The trust's previous chief executive, Mel Pickup (now at Bradford Teaching Hospitals NHS Foundation Trust), had always had a vision that the hospital, which is set in a fairly large green area, could become what she called 'a semi-permeable asset' for the whole community.

So, when Halton Lea became one of the demonstration sites nationally for the Healthy New Towns initiative, in 2016, the trust seized the opportunity to work with the council in furthering Mel’s vision.

"The council was really positive," says Lucy Gardner, director of strategy with the trust.

In late 2016 she joined other partners on the Healthy New Towns project, at both strategic and operational level. These included representatives from the mental health trust, housing and voluntary organisations. They had to find out about each other’s ways fast.

"In the first six months the various organisations learnt a lot about each other’s language. We had to have a master plan, which I thought was like a project plan, but it was much more detailed than that."

They also learnt more about the services each of them provides and were able to look at sharing outcome measures, rather than each body having its own.

"We also had to be clear about what we wanted to achieve," says Lucy.

So far, their plans to completely revamp the Halton campus have yet to gain the required financial backing, leaving the planners with a dilemma.

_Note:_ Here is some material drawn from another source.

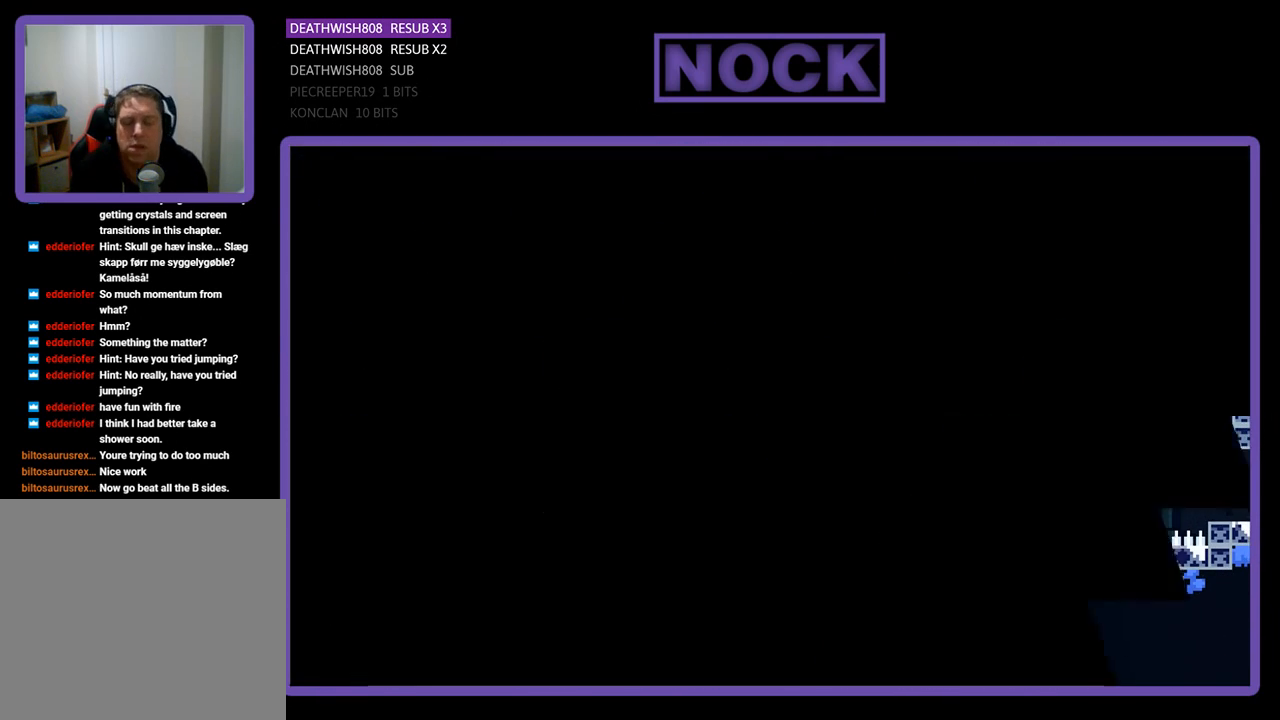
{"buttons": ["R2"], "left_stick": "center", "right_stick": "center", "events": []}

They’d brought local people, staff, councillors and MPs with them but have not yet been able to deliver.

However, some small-scale 'quick wins' have helped to keep up the momentum.



The wellness hospital approach

It was interesting to be involved in a huge national project that had national buy in from the start,” says Carl Mackie, strategic programme manager with the strategy team at the trust.

"The council wanted to make better use of its existing assets and held a competition for ideas, attracting 27 consultancies. The winner was announced in 2017."

The trust put forward its plans for a green site, offering more walking options for local residents, and a leisure centre with a pool and gym in the hospital grounds. All this sat well with the rehabilitation services already offered from the hospital.

But three submissions to NHS England across 2017 and 2018, amounting to £40m, were rejected. Their next major funding opportunity is likely to be in the 2021 round.

"We've delivered some small-scale quick wins for the project," says Carl.

These include starting a youth club in 2018 held at the shopping centre on Thursdays and Fridays, building a rehabilitation garden within the hospital’s cardiac unit in 2018, and inviting local school pupils to plant more than 100 trees on the hospital site in 2019 as part of a Trees for Learning project.

The trust has also helped to set up Halton Lea's community shop, a social enterprise stocking discount food items and providing community support and advice.

Longer-term, there are plans to offer some of the outpatient clinics in the shopping mall rather than the hospital.

A key part of the planning has been gathering information on the current health of the local population. One of main issues is obesity. The team has also drawn on existing research linking green space with better health outcomes, to support its bid.

"The biggest challenge has been keeping staff on board," says Carl. "The main changes are not going to happen for at least four or five years, and that’s always a difficult one.

"We are positive a development like this is the best future for the site. Now we are looking at how we can best attract some of that funding."